I am trying to write a simple program using RxJava to generate an infinite sequence of natural numbers. So, far I have found two ways to generate sequence of numbers using Observable.timer() and Observable.interval(). I am not sure if these functions are the right way to approach this problem. I was expecting a simple function like one we have in Java 8 to generate infinite natural numbers.
IntStream.iterate(1, value -> value +1).forEach(System.out::println);
I tried using IntStream with Observable but that does not work correctly. It sends infinite stream of numbers only to first subscriber. How can I correctly generate infinite natural number sequence?
import rx.Observable;
import rx.functions.Action1;
import java.util.stream.IntStream;
public class NaturalNumbers {
public static void main(String[] args) {
Observable<Integer> naturalNumbers = Observable.<Integer>create(subscriber -> {
IntStream stream = IntStream.iterate(1, val -> val + 1);
stream.forEach(naturalNumber -> subscriber.onNext(naturalNumber));
});
Action1<Integer> first = naturalNumber -> System.out.println("First got " + naturalNumber);
Action1<Integer> second = naturalNumber -> System.out.println("Second got " + naturalNumber);
Action1<Integer> third = naturalNumber -> System.out.println("Third got " + naturalNumber);
naturalNumbers.subscribe(first);
naturalNumbers.subscribe(second);
naturalNumbers.subscribe(third);
}
}
The problem is that the on naturalNumbers.subscribe(first);, the OnSubscribe you implemented is being called and you are doing a forEach over an infinite stream, hence why your program never terminates.

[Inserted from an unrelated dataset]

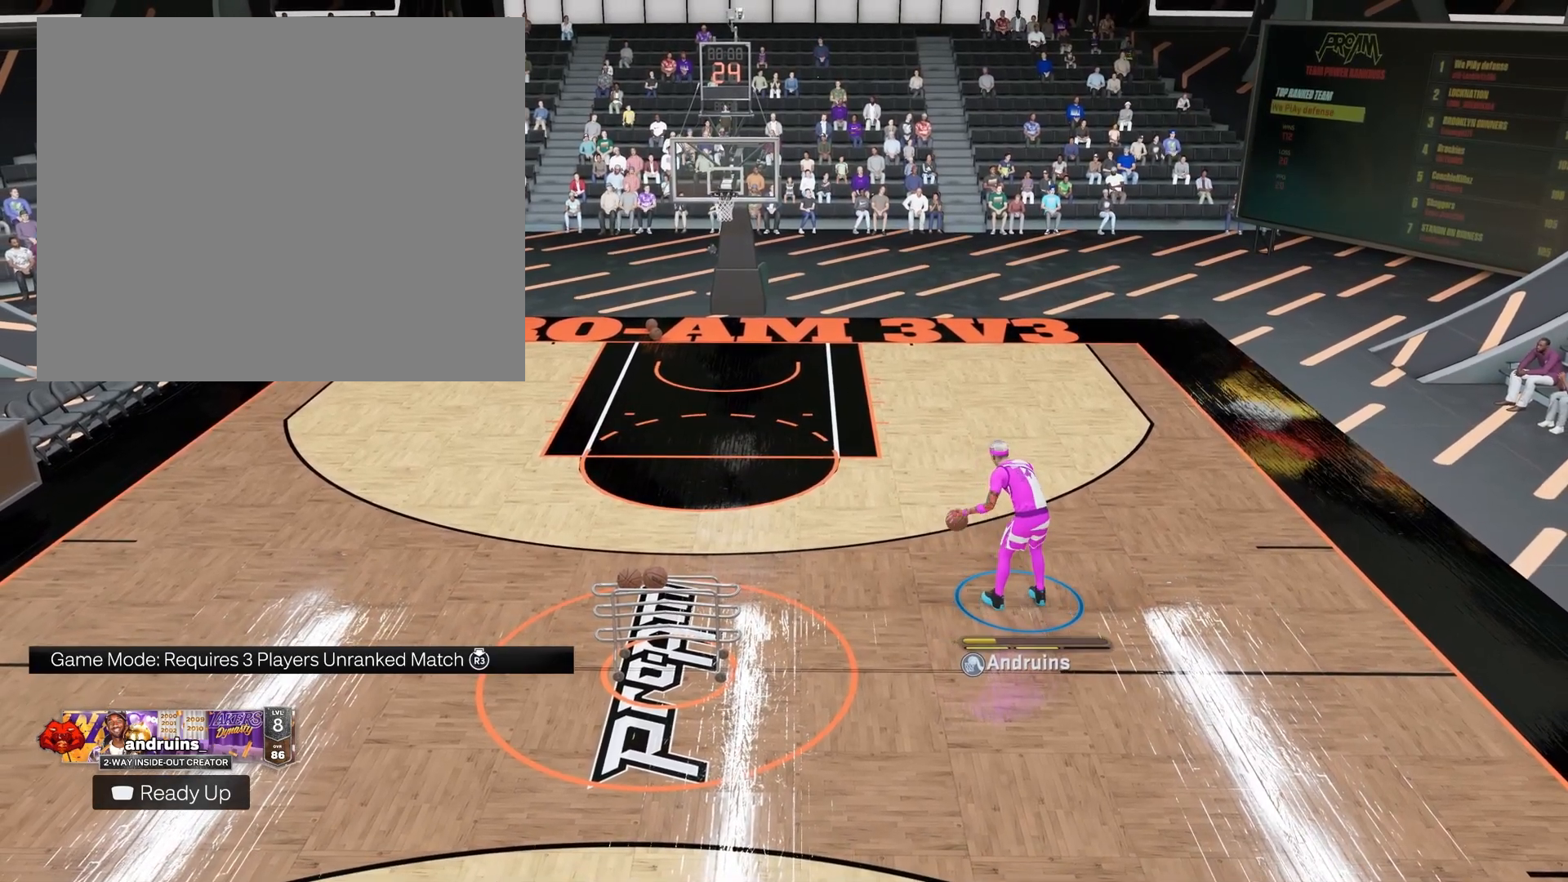
{"buttons": [], "left_stick": "center", "right_stick": "center", "events": []}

One way you could deal with it is to asynchronously subscribe them on a different thread. To easily see the results I had to introduce a sleep into the Stream processing:
Observable<Integer> naturalNumbers = Observable.<Integer>create(subscriber -> {
IntStream stream = IntStream.iterate(1, i -> i + 1);
stream.peek(i -> {
try {
// Added to visibly see printing
Thread.sleep(50);
} catch (InterruptedException e) {
}
}).forEach(subscriber::onNext);
});
final Subscription subscribe1 = naturalNumbers
.subscribeOn(Schedulers.newThread())
.subscribe(first);
final Subscription subscribe2 = naturalNumbers
.subscribeOn(Schedulers.newThread())
.subscribe(second);
final Subscription subscribe3 = naturalNumbers
.subscribeOn(Schedulers.newThread())
.subscribe(third);
Thread.sleep(1000);
System.out.println("Unsubscribing");
subscribe1.unsubscribe();
subscribe2.unsubscribe();
subscribe3.unsubscribe();
Thread.sleep(1000);
System.out.println("Stopping");
Observable.Generate is exactly the operator to solve this class of problem reactively. I also assume this is a pedagogical example, since using an iterable for this is probably better anyway.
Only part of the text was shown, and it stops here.